[Dataset items]
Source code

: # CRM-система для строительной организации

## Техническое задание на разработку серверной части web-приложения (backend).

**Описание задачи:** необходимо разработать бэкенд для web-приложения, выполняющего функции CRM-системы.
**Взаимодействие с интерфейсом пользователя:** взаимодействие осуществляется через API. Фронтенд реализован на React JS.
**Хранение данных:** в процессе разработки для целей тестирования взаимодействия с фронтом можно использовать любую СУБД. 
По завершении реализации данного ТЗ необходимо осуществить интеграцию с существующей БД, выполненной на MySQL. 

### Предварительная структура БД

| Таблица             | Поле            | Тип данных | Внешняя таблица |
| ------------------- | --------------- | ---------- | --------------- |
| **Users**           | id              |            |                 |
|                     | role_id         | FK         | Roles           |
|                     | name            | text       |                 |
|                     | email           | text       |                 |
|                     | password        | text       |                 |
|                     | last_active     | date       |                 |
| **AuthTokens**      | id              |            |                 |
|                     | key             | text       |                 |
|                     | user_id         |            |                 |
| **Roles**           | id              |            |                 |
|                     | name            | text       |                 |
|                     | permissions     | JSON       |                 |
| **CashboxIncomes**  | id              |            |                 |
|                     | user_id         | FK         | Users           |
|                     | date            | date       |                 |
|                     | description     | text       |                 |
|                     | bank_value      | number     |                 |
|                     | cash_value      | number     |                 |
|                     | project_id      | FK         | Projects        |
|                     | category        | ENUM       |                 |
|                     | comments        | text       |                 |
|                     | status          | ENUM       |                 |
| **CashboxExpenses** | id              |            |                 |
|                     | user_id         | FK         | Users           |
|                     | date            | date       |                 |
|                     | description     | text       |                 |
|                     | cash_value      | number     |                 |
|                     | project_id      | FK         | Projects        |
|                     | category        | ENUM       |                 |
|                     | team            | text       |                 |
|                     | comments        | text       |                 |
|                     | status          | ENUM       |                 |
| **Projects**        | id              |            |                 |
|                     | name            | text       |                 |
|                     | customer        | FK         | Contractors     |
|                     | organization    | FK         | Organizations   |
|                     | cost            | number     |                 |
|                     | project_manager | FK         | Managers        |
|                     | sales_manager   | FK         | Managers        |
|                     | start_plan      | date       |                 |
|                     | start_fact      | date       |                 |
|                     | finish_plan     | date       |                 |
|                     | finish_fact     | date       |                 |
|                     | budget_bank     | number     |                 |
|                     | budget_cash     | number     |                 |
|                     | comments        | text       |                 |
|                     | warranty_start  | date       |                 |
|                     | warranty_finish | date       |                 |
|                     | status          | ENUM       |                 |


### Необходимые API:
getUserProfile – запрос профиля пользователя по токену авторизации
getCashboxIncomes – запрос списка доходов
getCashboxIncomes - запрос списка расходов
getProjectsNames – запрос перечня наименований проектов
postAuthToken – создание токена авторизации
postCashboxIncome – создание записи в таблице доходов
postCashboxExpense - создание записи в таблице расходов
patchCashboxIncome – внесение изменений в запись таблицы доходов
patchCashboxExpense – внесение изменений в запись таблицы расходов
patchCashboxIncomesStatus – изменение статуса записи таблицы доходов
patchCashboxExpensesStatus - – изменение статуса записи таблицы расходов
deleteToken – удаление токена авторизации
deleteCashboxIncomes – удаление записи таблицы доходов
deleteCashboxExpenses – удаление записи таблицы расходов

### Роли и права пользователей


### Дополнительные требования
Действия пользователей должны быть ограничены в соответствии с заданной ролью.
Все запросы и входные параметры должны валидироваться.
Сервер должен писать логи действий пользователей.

▶ [WHAT TO PRODUCE]
In the material, take the part that opens with the line containing "выполняющего функции CRM-системы." and closes with the line containing "### Предварительная структура БД". Rewrite only those lines with "React JS" changed to "Vue.js" and everything else left intact.

▶ [EXERCISE ANSWER]
**Описание задачи:** необходимо разработать бэкенд для web-приложения, выполняющего функции CRM-системы.
**Взаимодействие с интерфейсом пользователя:** взаимодействие осуществляется через API. Фронтенд реализован на Vue.js.
**Хранение данных:** в процессе разработки для целей тестирования взаимодействия с фронтом можно использовать любую СУБД. 
По завершении реализации данного ТЗ необходимо осуществить интеграцию с существующей БД, выполненной на MySQL. 

### Предварительная структура БД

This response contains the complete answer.